The program had some teaching (still in the charming “you must all be idiots” tone he began with – can you hear my teeth gnashing?). The moments of “experience” came in the form of laminated 8×10 photographs, and allowing for some questions to be asked. (Don’t forget that they were sitting in the middle of real examples all around them, but what was offered may as well have been a text book in a class room). Yikers!

Next we moved into a room of artifacts where the students got to do some independent discovery (phew, finally), make presentations of what they learned and to debate about the merits of one choice over another. They were finally getting into it. They were engaged, excited, the energy was ripping through the room. The hands were popping into the air to contribute, the magical moment started to appear and I was getting excited watching them.

Then, boom, down came the oppressive hand. “Be quiet, settle down,” order in the court (oops, make that room). Just when the students were in the moment they were whacked out of it. Sigh, now I am really worried.

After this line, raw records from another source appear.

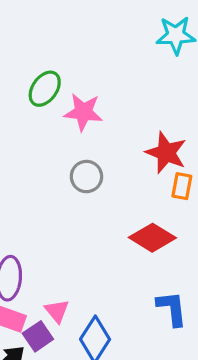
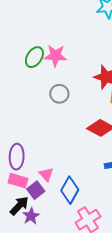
green ellipse: (45, 89) -> (34, 57), moved

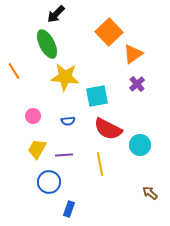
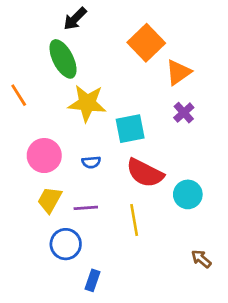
pink circle: (33, 116) -> (44, 156), size x1.6

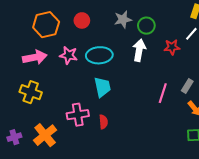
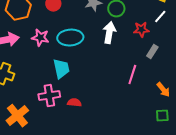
gray rectangle: (187, 86) -> (152, 52), moved
cyan trapezoid: (102, 87) -> (61, 69), moved
red semicircle: (103, 122) -> (74, 103), turned -80

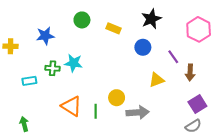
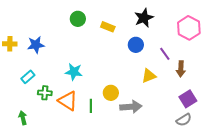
blue star: (45, 36) -> (36, 45), moved
cyan star: (74, 63) -> (74, 72), moved
green cross: (53, 68) -> (45, 93), moved
cyan rectangle: (29, 81) -> (28, 77), turned -32

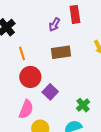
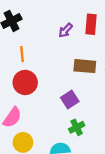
brown rectangle: (61, 52) -> (85, 66), moved
purple square: (50, 92) -> (70, 99), moved

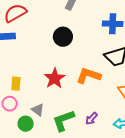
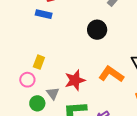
red star: (55, 78) -> (75, 80), moved

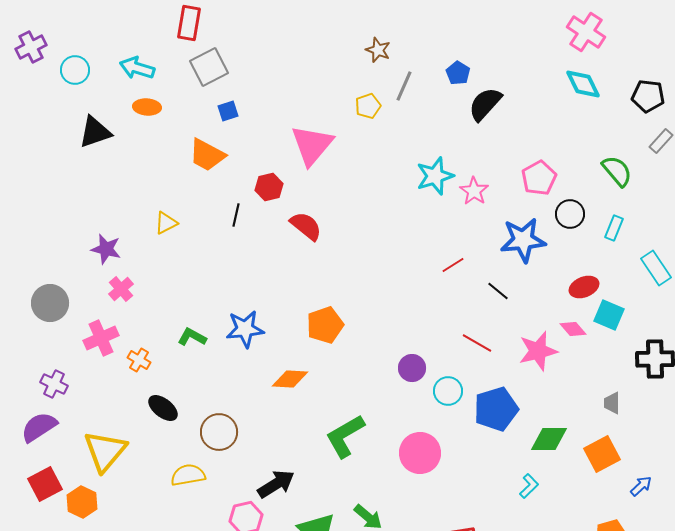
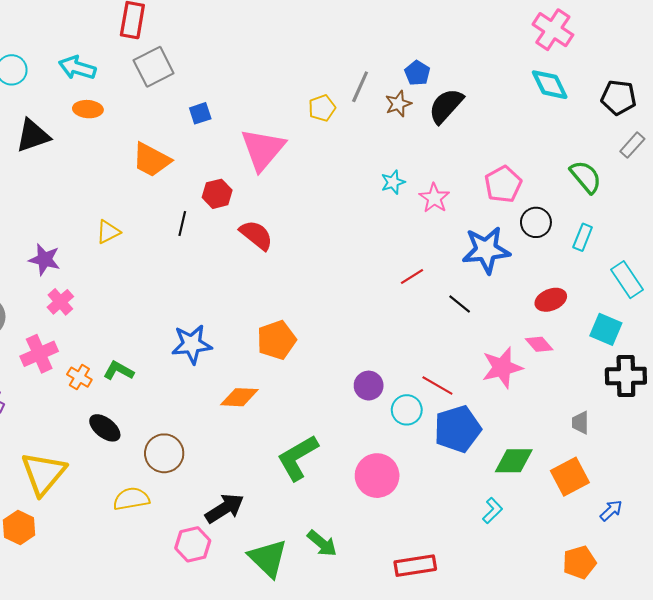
brown star: (378, 50) -> (398, 104), moved, turned 30
blue square: (228, 111) -> (200, 113), moved
cyan star: (435, 176) -> (393, 182), size x0.6
cyan square: (609, 315) -> (606, 329), moved
green L-shape: (192, 337) -> (119, 371), moved
red line: (477, 343) -> (437, 386), moved

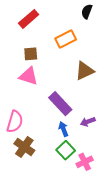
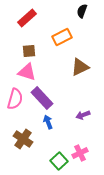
purple rectangle: (60, 104) -> (42, 98), moved
pink semicircle: (15, 122) -> (15, 99), moved
blue arrow: (63, 129) -> (48, 122), moved
green square: (66, 150) -> (59, 161), moved

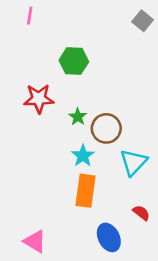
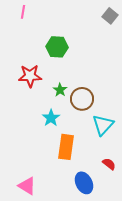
cyan star: (83, 156) -> (51, 118), moved

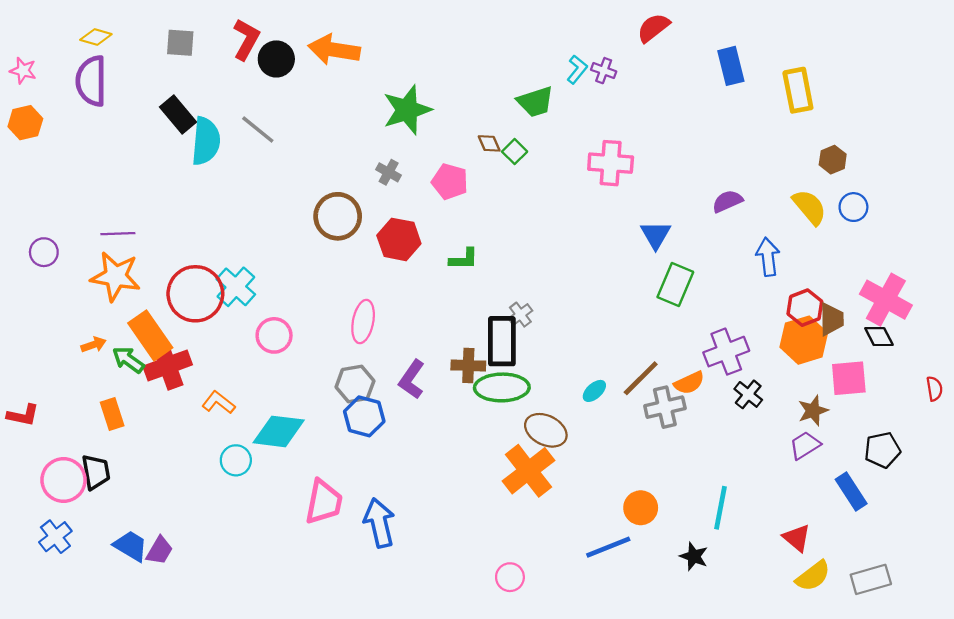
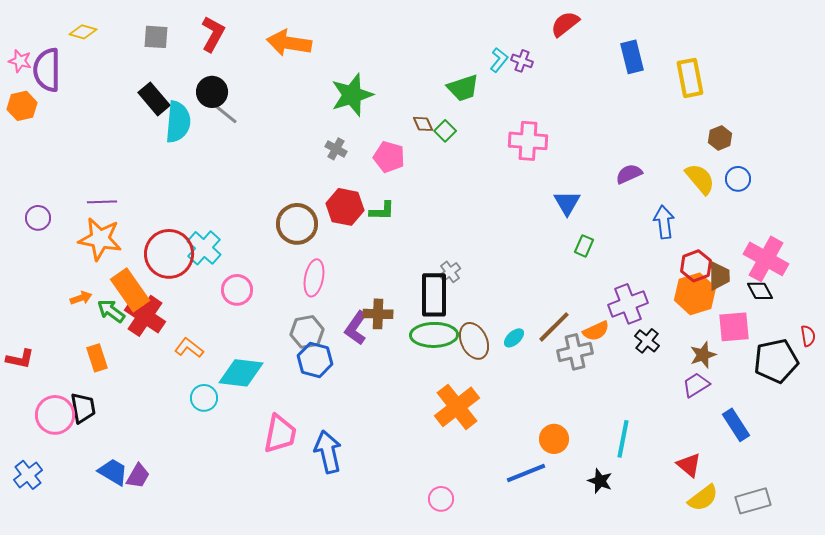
black circle: (276, 59) -> (212, 92), moved
purple semicircle: (91, 81) -> (47, 70), moved
brown circle: (338, 216) -> (297, 224), moved
green L-shape: (464, 259) -> (382, 211), moved
green rectangle: (675, 285) -> (584, 246), size x0.6
red cross: (168, 365) -> (145, 316), turned -36
brown cross: (468, 365) -> (378, 314), moved
brown ellipse: (546, 430) -> (474, 341), moved, turned 39
black pentagon: (882, 450) -> (776, 361), moved, size x1.4
blue cross: (55, 537) -> (28, 475), moved

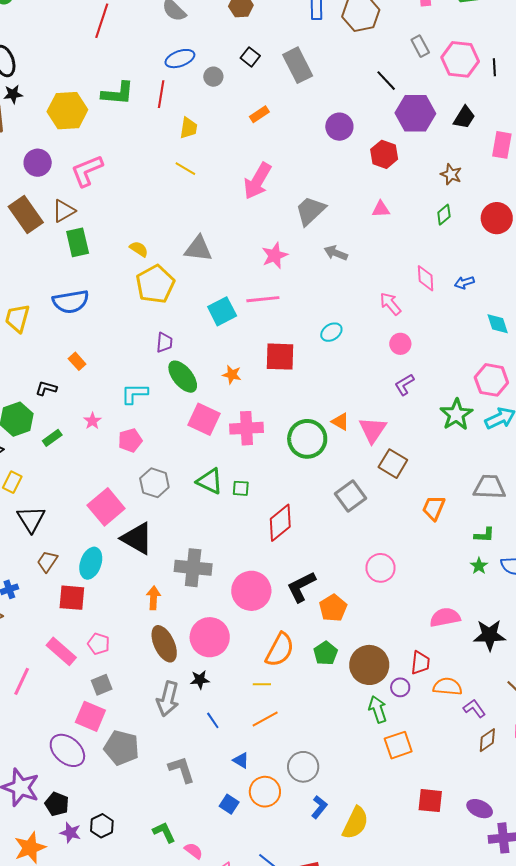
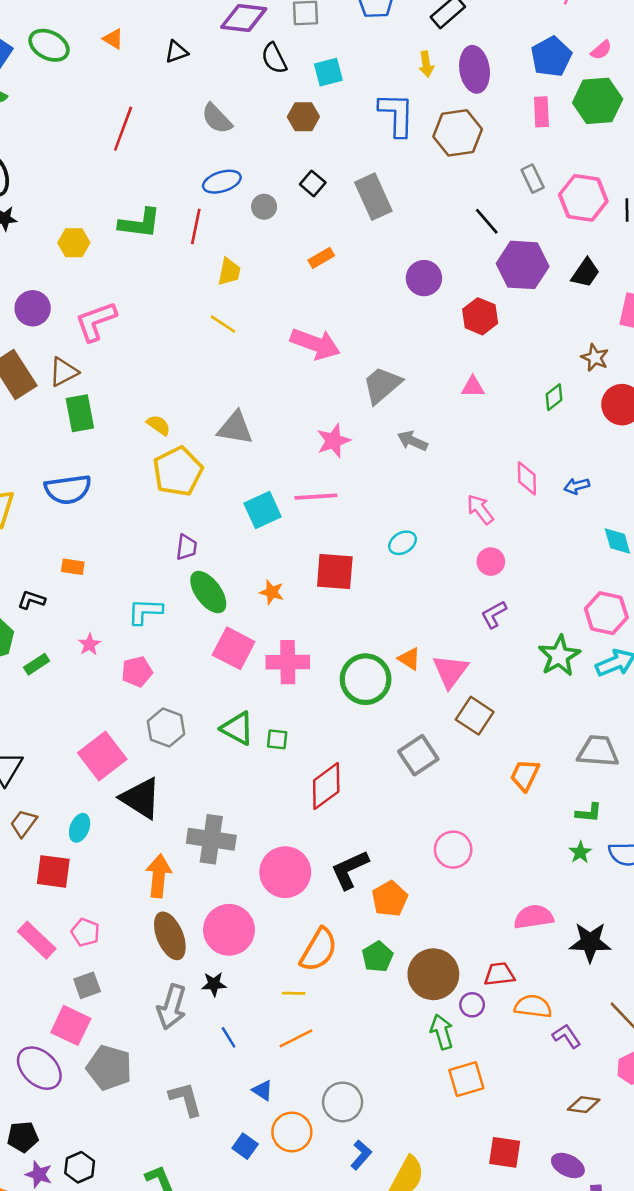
yellow hexagon: (67, 111) -> (74, 243), size x0.6
brown star: (451, 174) -> (595, 358), moved
pink arrow: (257, 181) -> (315, 344), turned -102
orange rectangle: (77, 361) -> (73, 567), turned -42
cyan ellipse: (91, 563) -> (80, 828), size x0.7
orange arrow: (153, 598) -> (159, 876), size x1.4
red trapezoid: (420, 663) -> (499, 974), turned -105
brown diamond: (487, 740) -> (584, 1105), moved, turned 40
black pentagon: (57, 804) -> (23, 1137), turned -30

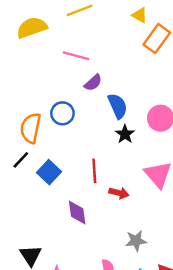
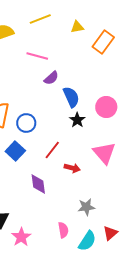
yellow triangle: (140, 15) -> (77, 27), moved, turned -40
blue circle: (62, 113) -> (26, 123), moved
red line: (94, 171) -> (52, 150), turned 42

Anyway, they had an afternoon program that pretty much mirrored that experience, and we all walked away disappointed. Okay, as you can tell from this blog, I was well beyond disappointed. I was shocked that such a wonderful opportunity had been squandered in the name of “control”. Number one objective for this place was to keep the kids under control. I am so saddened when people lose sight of their objective. Engaging students in moments of learning may not always be best facilitated by shushing and reprimanding.

Do not get me wrong, I am not saying wild mayhem should ensue, but certainly there is a happy medium that allows the enthusiasm for learning to come out. One of the major issues education has is not being able to sustain engagement with students. Hmmm, when we consider the prime objective of “maintaining control” do we really have to wonder why? (I actually once had a teacher say to me that if a student is too insistent in raising a hand to answer questions, the teacher ignores the child! Huh?!). Most kids and youth rise to what is expected of them (frankly adults too!). Look at what we are expecting of them, it is a pretty low marker generally speaking.

Let’s remember what the end goal is in all of our actions, and let’s try to expect quality engagement from those around us. This seems way more fun than ripping the snot out of enthusiasm, doesn’t it?